# Exercise goal:
Find each line in the records below that contains the string "sketchPlane", and copy those lines.

* START Dataset entries *

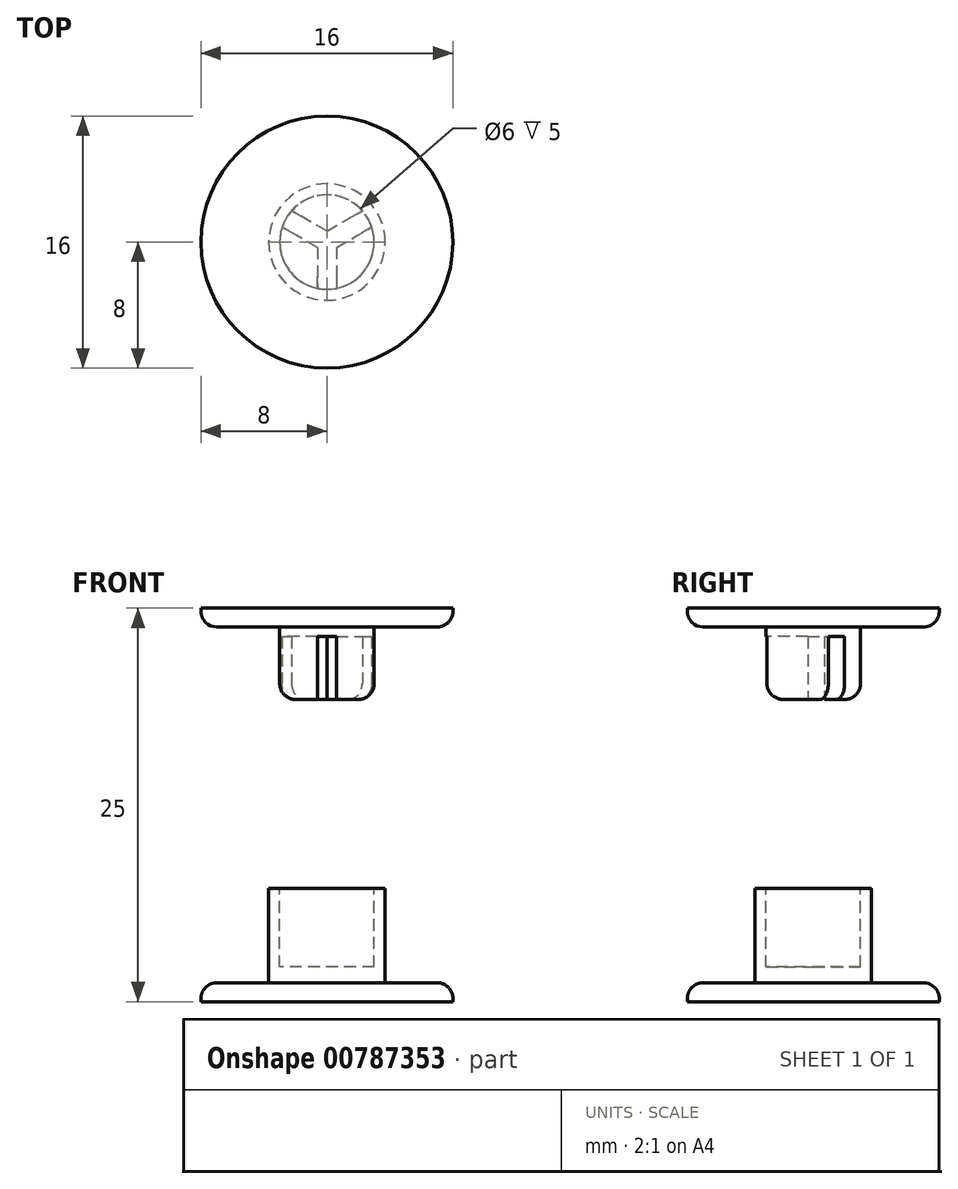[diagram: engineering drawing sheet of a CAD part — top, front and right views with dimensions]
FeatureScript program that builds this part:
annotation { "Feature Type Name" : "Feature", "Feature Type Description" : "" }
export const myFeature = defineFeature(function(context is Context, id is Id, definition is map)
    precondition{}
    {
        {
            var Q0;
            Q0=qCreatedBy(makeId("Top.planeOp"),FACE);
            var sketch = newSketch(context, id + "F0", { "sketchPlane" : qUnion([Q0])});
            skCircle(sketch, "E0", {"center": v(0, 0) * mm, "radius": 8 * mm});
            skSolve(sketch);
        }
        {
            var Q0;
            Q0 = qSketchRegion(id + "F0", true);
            extrude(context, id + "F1", {"entities" : qUnion([Q0]), "depth" : 1.2 * mm, "offsetDistance" : 25 * mm});
        }
        {
            var Q0;
            Q0=makeQuery(id+"F1.opExtrude","CAP_FACE",FACE,{"disambiguationData":[OSD([sQuery(id+"F0.wireOp",EDGE,"E0")])],"isStart":false});
            var sketch = newSketch(context, id + "F2", { "sketchPlane" : qUnion([Q0])});
            skCircle(sketch, "E1", {"center": v(0, 0) * mm, "radius": 3.7 * mm});
            skSolve(sketch);
        }
        {
            var Q0;
            Q0=makeQuery(id+"F2.imprint","IMPRINT",FACE,{"disambiguationData":[TD([[makeQuery(id+"F2.imprint","IMPRINT",EDGE,{"derivedFrom":sQuery(id+"F2.wireOp",EDGE,"E1")}),1.0]])]});
            extrude(context, id + "F3", {"entities" : qUnion([Q0]), "operationType" : NewBodyOperationType.ADD, "depth" : 6 * mm, "offsetDistance" : 25 * mm});
        }
        {
            var Q0;
            Q0=makeQuery(id+"F3.opExtrude","CAP_FACE",FACE,{"disambiguationData":[OSD([sQuery(id+"F2.wireOp",EDGE,"E1")])],"isStart":false});
            var sketch = newSketch(context, id + "F4", { "sketchPlane" : qUnion([Q0])});
            skCircle(sketch, "E2", {"center": v(0, 0) * mm, "radius": 3 * mm});
            skSolve(sketch);
        }
        {
            var Q0;
            Q0=makeQuery(id+"F4.imprint","IMPRINT",FACE,{"disambiguationData":[TD([[makeQuery(id+"F4.imprint","IMPRINT",EDGE,{"derivedFrom":sQuery(id+"F4.wireOp",EDGE,"E2")}),1.0]])]});
            extrude(context, id + "F5", {"entities" : qUnion([Q0]), "operationType" : NewBodyOperationType.REMOVE, "oppositeDirection" : true, "depth" : 5 * mm, "offsetDistance" : 25 * mm});
        }
        {
            var Q0;
            Q0=qCreatedBy(makeId("Top.planeOp"),FACE);
            cPlane(context, id + "F6", {"entities" : qUnion([Q0]), "cplaneType" : CPlaneType.OFFSET, "offset" : 25 * mm, "width" : 150 * mm, "height" : 150 * mm});
        }
        {
            var Q0;
            Q0=qCreatedBy(id+"F6.planeOp",FACE);
            var sketch = newSketch(context, id + "F7", { "sketchPlane" : qUnion([Q0])});
            skCircle(sketch, "E3", {"center": v(0, 0) * mm, "radius": 8 * mm});
            skSolve(sketch);
        }
        {
            var Q0;
            Q0 = qSketchRegion(id + "F7", true);
            extrude(context, id + "F8", {"entities" : qUnion([Q0]), "oppositeDirection" : true, "depth" : 1.2 * mm, "offsetDistance" : 25 * mm});
        }
        {
            var Q0;
            Q0=makeQuery(id+"F8.opExtrude","CAP_FACE",FACE,{"disambiguationData":[OSD([sQuery(id+"F7.wireOp",EDGE,"E3")])],"isStart":false});
            var sketch = newSketch(context, id + "F9", { "sketchPlane" : qUnion([Q0])});
            skCircle(sketch, "E4", {"center": v(0, 0) * mm, "radius": 3 * mm});
            skSolve(sketch);
        }
        {
            var Q0;
            Q0=makeQuery(id+"F9.imprint","IMPRINT",FACE,{"disambiguationData":[TD([[makeQuery(id+"F9.imprint","IMPRINT",EDGE,{"derivedFrom":sQuery(id+"F9.wireOp",EDGE,"E4")}),1.0]])]});
            extrude(context, id + "F10", {"entities" : qUnion([Q0]), "operationType" : NewBodyOperationType.ADD, "depth" : 4.6 * mm, "offsetDistance" : 25 * mm});
        }
        {
            var Q0;
            Q0=makeQuery(id+"F10.opExtrude","CAP_FACE",FACE,{"disambiguationData":[OSD([sQuery(id+"F9.wireOp",EDGE,"E4")])],"isStart":false});
            var sketch = newSketch(context, id + "F11", { "sketchPlane" : qUnion([Q0])});
            skCircle(sketch, "E5", {"center": v(0, 0) * mm, "radius": 0.6 * mm});
            skLineSegment(sketch, "E6", {"start": v(0, 0) * mm, "end": v(-6.93, -4) * mm, "construction": true});
            skLineSegment(sketch, "E7", {"start": v(6.93, -4) * mm, "end": v(0, 0) * mm, "construction": true});
            skLineSegment(sketch, "E8", {"start": v(0, 0) * mm, "end": v(0, 8) * mm, "construction": true});
            skLineSegment(sketch, "E9", {"start": v(0.6, 0.35) * mm, "end": v(0.6, 2.94) * mm});
            skLineSegment(sketch, "E10", {"start": v(0.6, 0.35) * mm, "end": v(2.85, -0.95) * mm});
            skLineSegment(sketch, "E11", {"start": v(-0.6, 0.35) * mm, "end": v(-0.6, 2.94) * mm});
            skLineSegment(sketch, "E12", {"start": v(-0.6, 0.35) * mm, "end": v(-2.85, -0.95) * mm});
            skLineSegment(sketch, "E13", {"start": v(0, -0.7) * mm, "end": v(-2.25, -1.99) * mm});
            skLineSegment(sketch, "E14.trimOffspring", {"start": v(0, -0.7) * mm, "end": v(2.25, -1.99) * mm});
            skPoint(sketch, "E15.orphan", {"position": v(-0.6, 0) * mm});
            skPoint(sketch, "E16.orphan", {"position": v(0.6, 0) * mm});
            skSolve(sketch);
        }
        {
            var Q0;
            Q0 = qSketchRegion(id + "F11", true);
            var Q1;
            {var subQ0=sQuery(id+"F11.wireOp",EDGE,"a1u6HoVm-Zr2R-fqAS-foof-CaSWl9cPsABc");Q1=makeQuery(id+"F11.imprint","IMPRINT",FACE,{"disambiguationData":[TD([[makeQuery(id+"F11.imprint","IMPRINT",EDGE,{"derivedFrom":subQ0}),-1.0]])]});}
            var Q2;
            {var subQ0=sQuery(id+"F11.wireOp",EDGE,"VQyUj8f5-NXvi-WfT6-4gmr-RtcVuqBwIcZW");Q2=makeQuery(id+"F11.imprint","IMPRINT",FACE,{"disambiguationData":[TD([[makeQuery(id+"F11.imprint","IMPRINT",EDGE,{"derivedFrom":subQ0}),1.0]])]});}
            var Q3;
            {var subQ2=sQuery(id+"F11.wireOp",EDGE,"hpf4cumQ-yglr-RZSq-RBKN-O2yOXngbCvaF");Q3=makeQuery(id+"F11.imprint","IMPRINT",FACE,{"disambiguationData":[TD([[makeQuery(id+"F11.imprint","IMPRINT",EDGE,{"derivedFrom":subQ2}),1.0]])]});}
            var Q4;
            {var subQ0=sQuery(id+"F11.wireOp",EDGE,"E12");var subQ1=sQuery(id+"F11.wireOp",EDGE,"3rWoFRl5-awWM-SBnq-aCvl-RjbUhyDCA5Gi");var subQ2=makeQuery(id+"F11.imprint","INTERSECT",VERTEX,{"derivedFrom":[subQ1,subQ0]});Q4=makeQuery(id+"F11.imprint","IMPRINT",FACE,{"disambiguationData":[TD([[makeQuery(id+"F11.imprint","IMPRINT",EDGE,{"disambiguationData":[TD([[subQ2,-1.0]])],"derivedFrom":subQ1}),-1.0]])]});}
            var Q5;
            {var subQ4=sQuery(id+"F11.wireOp",EDGE,"E10");var subQ5=makeQuery(id+"F10.opExtrude","CAP_EDGE",EDGE,{"disambiguationData":[OSD([sQuery(id+"F9.wireOp",EDGE,"E4")])],"isStart":false});var subQ6=makeQuery(id+"F11.imprint","INTERSECT",VERTEX,{"derivedFrom":[subQ5,subQ4]});Q5=makeQuery(id+"F11.imprint","IMPRINT",FACE,{"disambiguationData":[TD([[makeQuery(id+"F11.imprint","IMPRINT",EDGE,{"disambiguationData":[TD([[subQ6,1.0]])],"derivedFrom":subQ4}),-1.0]])]});}
            var Q6;
            {var subQ1=makeQuery(id+"F10.opExtrude","CAP_EDGE",EDGE,{"disambiguationData":[OSD([sQuery(id+"F9.wireOp",EDGE,"E4")])],"isStart":false});var subQ8=sQuery(id+"F11.wireOp",EDGE,"E9");var subQ11=makeQuery(id+"F11.imprint","INTERSECT",VERTEX,{"derivedFrom":[subQ1,subQ8]});Q6=makeQuery(id+"F11.imprint","IMPRINT",FACE,{"disambiguationData":[TD([[makeQuery(id+"F11.imprint","IMPRINT",EDGE,{"disambiguationData":[TD([[subQ11,1.0]])],"derivedFrom":subQ8}),1.0]])]});}
            extrude(context, id + "F12", {"entities" : qUnion([Q0, Q1, Q2, Q3, Q4, Q5, Q6]), "operationType" : NewBodyOperationType.REMOVE, "oppositeDirection" : true, "depth" : 4 * mm, "offsetDistance" : 25 * mm});
        }
        {
            var Q0;
            {var subQ0=sQuery(id+"F9.wireOp",EDGE,"E4");Q0=makeQuery(id+"F12.boolean.opBoolean","SPLIT",EDGE,{"disambiguationData":[TD([makeQuery(id+"F12.opExtrude","SWEPT_FACE",FACE,{"disambiguationData":[OSD([sQuery(id+"F11.wireOp",EDGE,"E11")])]})])],"derivedFrom":makeQuery(id+"F10.opExtrude","CAP_EDGE",EDGE,{"disambiguationData":[OSD([subQ0])],"isStart":false})});}
            var Q1;
            {var subQ0=sQuery(id+"F9.wireOp",EDGE,"E4");Q1=makeQuery(id+"F12.boolean.opBoolean","SPLIT",EDGE,{"disambiguationData":[TD([makeQuery(id+"F12.opExtrude","SWEPT_FACE",FACE,{"disambiguationData":[OSD([sQuery(id+"F11.wireOp",EDGE,"E9")])]})])],"derivedFrom":makeQuery(id+"F10.opExtrude","CAP_EDGE",EDGE,{"disambiguationData":[OSD([subQ0])],"isStart":false})});}
            var Q2;
            {var subQ0=sQuery(id+"F9.wireOp",EDGE,"E4");Q2=makeQuery(id+"F12.boolean.opBoolean","SPLIT",EDGE,{"disambiguationData":[TD([makeQuery(id+"F12.opExtrude","SWEPT_FACE",FACE,{"disambiguationData":[OSD([sQuery(id+"F11.wireOp",EDGE,"E13")])]})])],"derivedFrom":makeQuery(id+"F10.opExtrude","CAP_EDGE",EDGE,{"disambiguationData":[OSD([subQ0])],"isStart":false})});}
            var Q3;
            Q3=makeQuery(id+"F8.opExtrude","CAP_EDGE",EDGE,{"disambiguationData":[OSD([sQuery(id+"F7.wireOp",EDGE,"E3")])],"isStart":false});
            var Q4;
            Q4=makeQuery(id+"F5.boolean.opBoolean","COPY",EDGE,{"derivedFrom":makeQuery(id+"F5.opExtrude","CAP_EDGE",EDGE,{"disambiguationData":[OSD([sQuery(id+"F4.wireOp",EDGE,"E2")])],"isStart":true})});
            var Q5;
            Q5=makeQuery(id+"F1.opExtrude","CAP_EDGE",EDGE,{"disambiguationData":[OSD([sQuery(id+"F0.wireOp",EDGE,"E0")])],"isStart":false});
            fillet(context, id + "F13", {"entities" : qUnion([Q0, Q1, Q2, Q3, Q4, Q5]), "radius" : 1 * mm, "tangentPropagation" : true, "allowEdgeOverflow" : false});
        }
    });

* END Dataset entries *

# Expected answer:
            var sketch = newSketch(context, id + "F0", { "sketchPlane" : qUnion([Q0])});
            var sketch = newSketch(context, id + "F2", { "sketchPlane" : qUnion([Q0])});
            var sketch = newSketch(context, id + "F4", { "sketchPlane" : qUnion([Q0])});
            var sketch = newSketch(context, id + "F7", { "sketchPlane" : qUnion([Q0])});
            var sketch = newSketch(context, id + "F9", { "sketchPlane" : qUnion([Q0])});
            var sketch = newSketch(context, id + "F11", { "sketchPlane" : qUnion([Q0])});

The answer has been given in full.